17

A las nueve de la mañana, la gran sala de la 14a B.T. estaba llena de rumores, llamadas telefónicas y teclear de máquinas de escribir. De pie sobre las mesas, con las cámaras levantadas por encima de sus cabezas, los fotógrafos de prensa actuaban. Otros, escurriéndose por entre un bosque de piernas, buscaban el mejor ángulo. Uno de ellos, con la Rolleiflex en las manos, se arrastraba sobre su vientre sin preocuparse por las colillas y los escupitajos que llenaban el suelo. Sentado en una silla, con la espalda vuelta hacia las enrejadas ventanas, el Pirao les dejaba hacer, frío, tranquilo y duro. Sus pálidos ojos, tan expresivos como los de un pescado muerto, apenas parpadeaban bajo los flashes.

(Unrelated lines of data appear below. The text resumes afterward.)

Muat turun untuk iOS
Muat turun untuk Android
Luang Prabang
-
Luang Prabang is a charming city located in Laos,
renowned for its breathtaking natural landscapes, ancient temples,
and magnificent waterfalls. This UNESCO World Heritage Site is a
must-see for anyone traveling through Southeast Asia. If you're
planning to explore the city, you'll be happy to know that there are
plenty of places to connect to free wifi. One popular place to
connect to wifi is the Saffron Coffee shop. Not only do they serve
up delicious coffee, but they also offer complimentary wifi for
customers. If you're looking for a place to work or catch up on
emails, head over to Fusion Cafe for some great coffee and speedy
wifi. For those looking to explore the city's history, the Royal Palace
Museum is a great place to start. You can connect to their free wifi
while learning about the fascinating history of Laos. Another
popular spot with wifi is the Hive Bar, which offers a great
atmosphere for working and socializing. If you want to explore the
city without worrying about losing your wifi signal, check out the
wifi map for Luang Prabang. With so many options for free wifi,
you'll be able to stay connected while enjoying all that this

Le habían quitado las gafas y su extraño sombrero y habían curado someramente su brazo, cuyo codo sólo se había dislocado. Su abrigo a cuadros colgaba, como una capa, de sus hombros. Sus zapatos sin cordones bostezaban sobre unos calcetines tejidos a mano. No llevaba ya corbata y por la abertura de la camisa su nuez sobresalía del flaco cuello.»
Encadenadas, sus manos de campesino, de las que la derecha estaba hinchada, reposaban inertes e indiferentes sobre el tejido marrón del pantalón...
Entre la multitud que rodeaba al asesino, Dufour, hinchado de orgullo, respondía a las preguntas de un periodista americano. Estaba orgulloso de sí mismo y de poder mostrar que también Francia poseía su enemigo público número uno.
Felicitados y admirados por Barot, Muffieux y Falzer, que se habían cambiado, posaban para Detective, Muffieux con su eterno sombrero de gángster sobre el cráneo, Falzer, digno y severo.
A la derecha del Pirao, pero no lejos, Cricri estaba sentada detrás de la pequeña barrera, junto a un joven malhechor que sólo tenía ojos para el Pirao. A un extremo del banco estaba sentado un hombre vestido de cura sumido en sus pensamientos.
Los fotógrafos no olvidaban a Cricri. Ella satisfacía sus demandas sonriendo a boca llena, pensando en la envidia de sus compañeras. Ni siquiera parecía advertir que aquello iba a costarle muy caro. No denunciar a un malhechor. Eso se pagaba. Sobre todo si se trataba de un tipo como el Pirao, al que esperaba la guillotina.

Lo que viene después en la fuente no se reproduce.